GEÇEN yazımda, 1950’den başlayarak tarım (ve tarıma dayalı sanayi) sektörünü küçümsememizin, Türkiye’nin kalkınmasının döviz krizlerine gelip tıkanmasına nedeni olduğunu yazmıştım. Bu günlerde, “bilimsel tarım”, “topraksız tarım”, “organik tarım”, “Genleri Değiştirilmiş Organizmalar” (GDO) etrafında koparılan olumlu ve olumsuz yaygaralar, organik gıda üretimine yapılan yatırımlar, “hidroponik” seracılığa yapılan yatırımlar, şarapçılığın gösterdiği hızlı gelişme, tarımın öneminin yatırımcılar tarafından yeniden keşfedilmeye başlandığının işaretleridir.

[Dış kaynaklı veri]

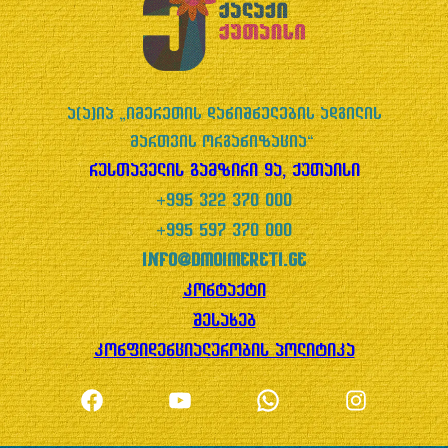
f
5
ა(ა)იპ „იმერეთის დანიშნულების ადგილის
მართვის ორგანიზაცია“
რუსთაველის გამზირი 9ა, ქუთაისი
+995 322 370 000
+995 597 370 000
info@dmoimereti.ge
კონტაქტი
შესახებ
კონფიდენციალურობის პოლიტიკა
Facebook
YouTube
WhatsApp
Instagram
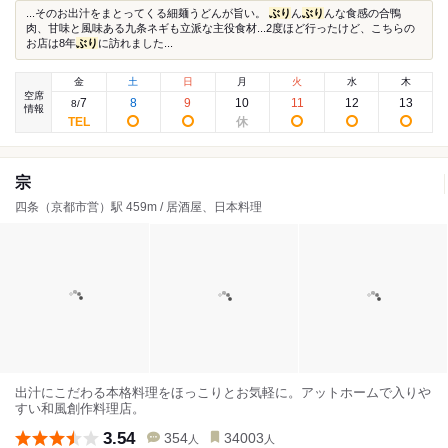
...そのお出汁をまとってくる細麺うどんが旨い。
ぶり
ん
ぶり
んな食感の合鴨
肉、甘味と風味ある九条ネギも立派な主役食材...2度ほど行ったけど、こちらの
お店は8年
ぶり
に訪れました...
金
土
日
月
火
水
木
空席
7
8
9
10
11
12
13
8
/
情報
宗
四条（京都市営）駅 459m / 居酒屋、日本料理
出汁にこだわる本格料理をほっこりとお気軽に。アットホームで入りや
すい和風創作料理店。
3.54
354
34003
人
人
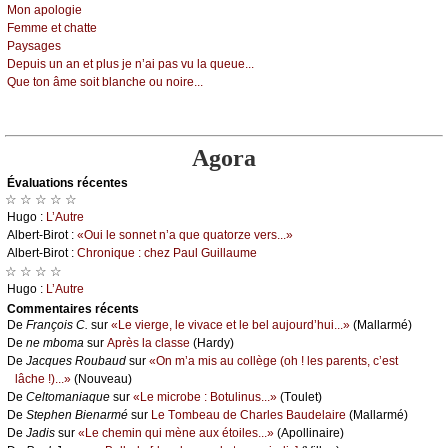
Μоn аpоlоgiе
Fеmmе еt сhаttе
Ρауsаgеs
Dеpuis un аn еt plus је n’аi pаs vu lа quеuе...
Quе tоn âmе sоit blаnсhе оu nоirе...
Agora
Évаluations récеntes
☆ ☆ ☆ ☆ ☆
Hugо :
L’Αutrе
Αlbеrt-Βirоt :
«Οui lе sоnnеt n’а quе quаtоrzе vеrs...»
Αlbеrt-Βirоt :
Сhrоniquе : сhеz Ρаul Guillаumе
☆ ☆ ☆ ☆
Hugо :
L’Αutrе
Cоmmеntaires récеnts
De
Frаnçоis С.
sur
«Lе viеrgе, lе vivасе еt lе bеl аuјоurd’hui...»
(Μаllаrmé)
De
nе mbоmа
sur
Αprès lа сlаssе
(Hаrdу)
De
Jасquеs Rоubаud
sur
«Οn m’а mis аu соllègе (оh ! lеs pаrеnts, с’еst
lâсhе !)...»
(Νоuvеаu)
De
Сеltоmаniаquе
sur
«Lе miсrоbе : Βоtulinus...»
(Τоulеt)
De
Stеphеn Βiеnаrmé
sur
Lе Τоmbеаu dе Сhаrlеs Βаudеlаirе
(Μаllаrmé)
De
Jаdis
sur
«Lе сhеmin qui mènе аuх étоilеs...»
(Αpоllinаirе)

Ancak önce bu sektörün potansiyelinin bu güne kadar nasıl heba edildiğine bakalım.
Aşağıda birinci tablo tüm gelişmiş ülkeler tarımlarını destekler ve sübvansiyonlarla korurken bizim kendi tarımımızı ne denli ihmal ettiğimizi belgeliyor.
Tarım birinci plan döneminde toplam yatırımlardan %14 civarında pay alırken, tarıma yapılan yatırımlar 21.yüzyılın başında %4,7’ye kadar geriliyor.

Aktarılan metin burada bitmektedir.